节选文字:
本申请的说明书和权利要求书及上述附图中的术语“第一”、“第二”等是用于区别类似的对象,而不必用于描述特定的顺序或先后次序。应该理解这样使用的术语在适当情况下可以互换,这仅仅是描述本申请的实施例中对相同属性的对象在描述时所采用的区分方式。此外,术语“包括”和“具有”并他们的任何变形,意图在于覆盖不排他的包含,以便包含一系列单元的过程、方法、系统、产品或设备不必限于那些单元,而是可包括没有清楚地列出的或对于这些过程、方法、产品或设备固有的其它单元。
随着技术的飞速发展,云服务系统的规模越来越大。云服务系统通常包含多个工作节点和管理节点,其中,每个工作节点上部署有多个云实例,管理节点可对所有云实例进行集中管理。
为了便于说明,以云实例为容器(docker)进行介绍。目前,云服务系统以kubernetes作为容器的管理标准,可对容器实现编排部署、灰度升降级、自动扩缩容等功能。在自动伸缩功能中,kubernetes可支持两种自动两种自动伸缩方法,分别为VPA和HPA。如图1所示(图1为VPA的一个示意图),在VPA中,管理节点可基于某个工作节点中pod的资源占用率计算出pod的资源配额推荐值,并发送至该工作节点。当该工作节点创建pod时,可基于该推荐值为pod设置新的资源配额,例如,增大pod的资源配额(也就是增大分配给pod的资源量,即对pod进行扩容)或减小pod的资源配额(也就是减小分配pod的资源量,即对pod进行缩容)。
前述过程中,由于修改pod的资源配额的时间点,只能在创建pod的时候。当需要修改某个pod的资源配额时,工作节点只能先释放该pod,并在重新创建该pod时才能实现资源配额的修改,这样会导致该pod运行的业务中断。
为了解决上述问题,本申请实施例提供了一种云实例的扩缩容方法,该方法可应用于如图2所示的云服务系统中(图2为本申请实施例提供的云服务系统的一个结构示意图),该系统所适用的云场景包含公有云、私有云、混合云等场景,该系统包含管理节点和多个工作节点,管理节点用于集中管理这多个工作节点,下文将分别对管理节点和工作节点进行介绍:
管理节点,通常为单独的一台物理服务器(也可以称为网络设备)。管理节点内设置有多 个功能模块,分别为应用程序接口(application programming interface,API)、调度器(scheduler)、主控器(controller-manager)以及数据库(data base,DB)。其中,API可理解为云服务系统的接口,用户可通过API在工作节点上创建云实例。调度器可用于调度云实例到合适的节点上,调度器往往是可替换的组件,其形式可根据不同厂商的要求自行进行设置,此处不做限制。主控制器用于实现云服务系统中各个工作节点以及各个云实例的资源管理等功能。数据库用于存储云服务系统中的配置信息,例如,各个云实例的资源配额等等。

待研究数据:
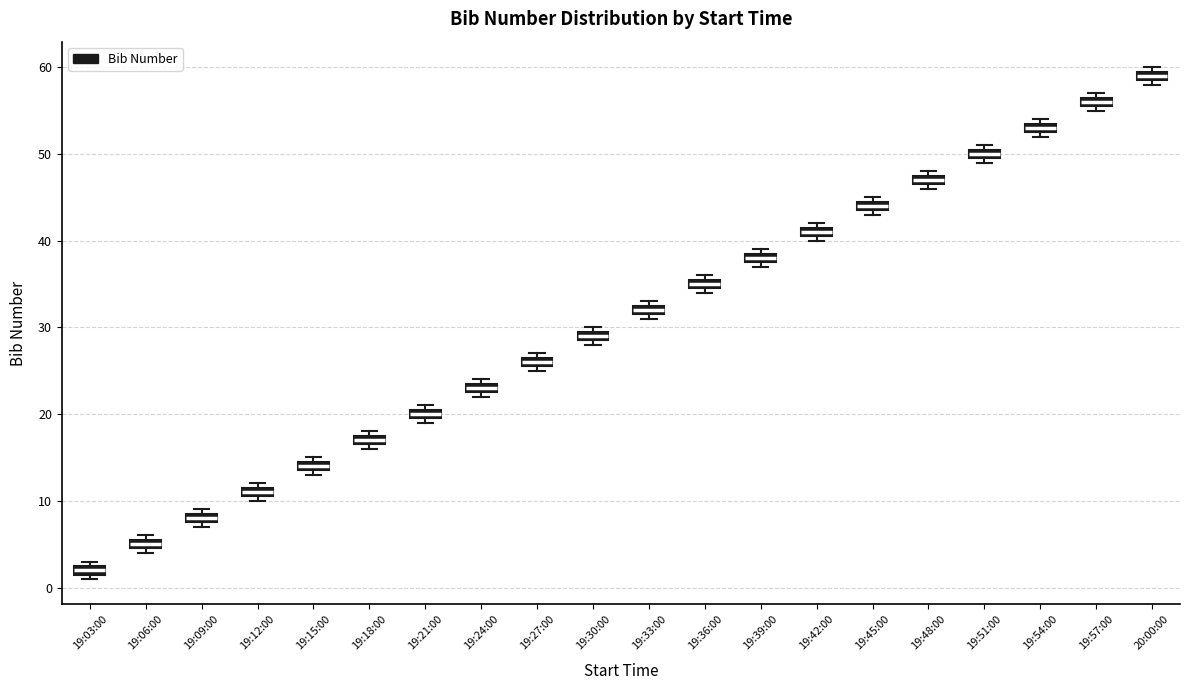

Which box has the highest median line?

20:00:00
--
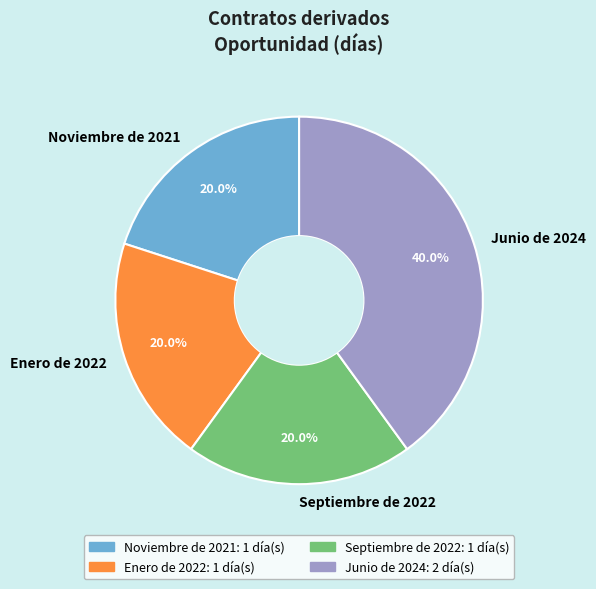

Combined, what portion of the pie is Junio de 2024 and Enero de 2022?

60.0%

任务说明: 根据节选文字,在VPA中修改pod的资源配额的时间点只能在什么时候?

问题解答: 只能在创建pod的时候。